Who invented NFL Sunday Ticket and when did it launch?

Jon Taffer invented the concept of NFL Sunday Ticket during his three-year term on the board of NFL Enterprises. The service officially launched on the 4th of September 1994, carrying all regional Sunday afternoon games produced by Fox and CBS.

How much did DirecTV pay for exclusive rights to NFL Sunday Ticket?

DirecTV paid the league $1.5 billion per year for eight years to maintain exclusivity over the package. This deal became a condition of AT&T's acquisition of DirecTV in 2015.

When did NFL Sunday Ticket move from DirecTV to YouTube TV?

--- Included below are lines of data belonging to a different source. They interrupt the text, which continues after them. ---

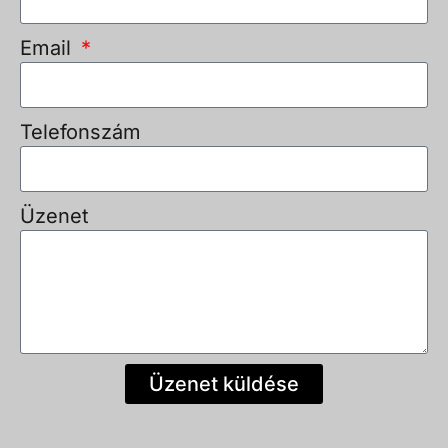
Email
Telefonszám
Üzenet
Üzenet küldése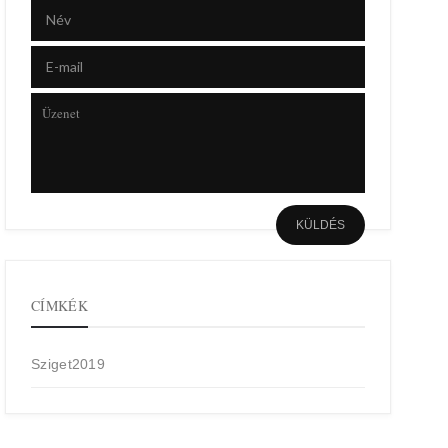
CÍMKÉK
Sziget2019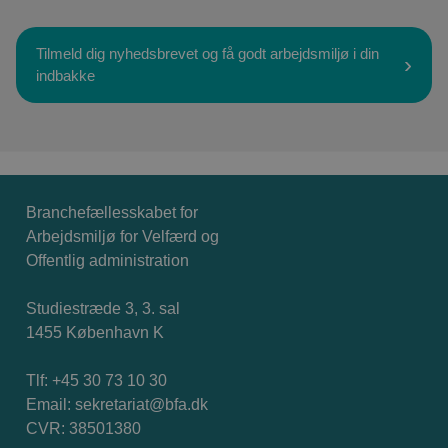
Tilmeld dig nyhedsbrevet og få godt arbejdsmiljø i din
indbakke
Branchefællesskabet for
Arbejdsmiljø for Velfærd og
Offentlig administration
Studiestræde 3, 3. sal
1455 København K
Tlf: +45 30 73 10 30
Email:
sekretariat@bfa.dk
CVR: 38501380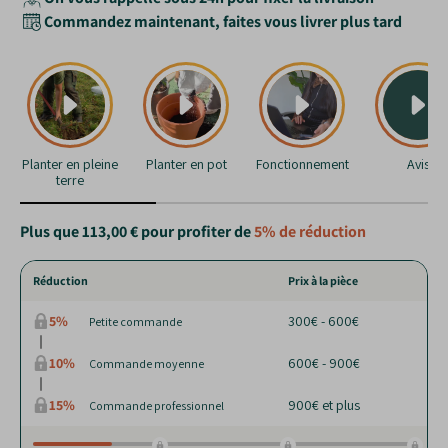
Commandez maintenant, faites vous livrer plus tard
Planter en pleine
Planter en pot
Fonctionnement
Avis
terre
Plus que
113,00 €
pour profiter de
5%
de réduction
Réduction
Prix à la pièce
5%
300€ - 600€
Petite commande
10%
600€ - 900€
Commande moyenne
15%
900€ et plus
Commande professionnel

The league announced on the 22nd of December 2022 that NFL Sunday Ticket would move exclusively to YouTube TV and its Primetime Channels service for residential customers. This shift ended nearly three decades of partnership between the NFL and DirecTV.

Why were local games blacked out on NFL Sunday Ticket before 2015?

Sunday afternoon games scheduled on local Fox and CBS affiliates within a viewer's designated media market were blacked out on the NFL Sunday Ticket feed until 2014. If a game was not sold out in the home market, it remained unavailable on the subscription package based on the ZIP Code of the viewer's address.

What happened to the class-action lawsuit against the NFL regarding antitrust violations?

A Los Angeles jury found the NFL violated antitrust law in October 2024 and ordered penalties totaling over $4.7 billion. Judge Philip Gutierrez overturned this verdict on August 1, ruling that expert testimony used flawed methodologies.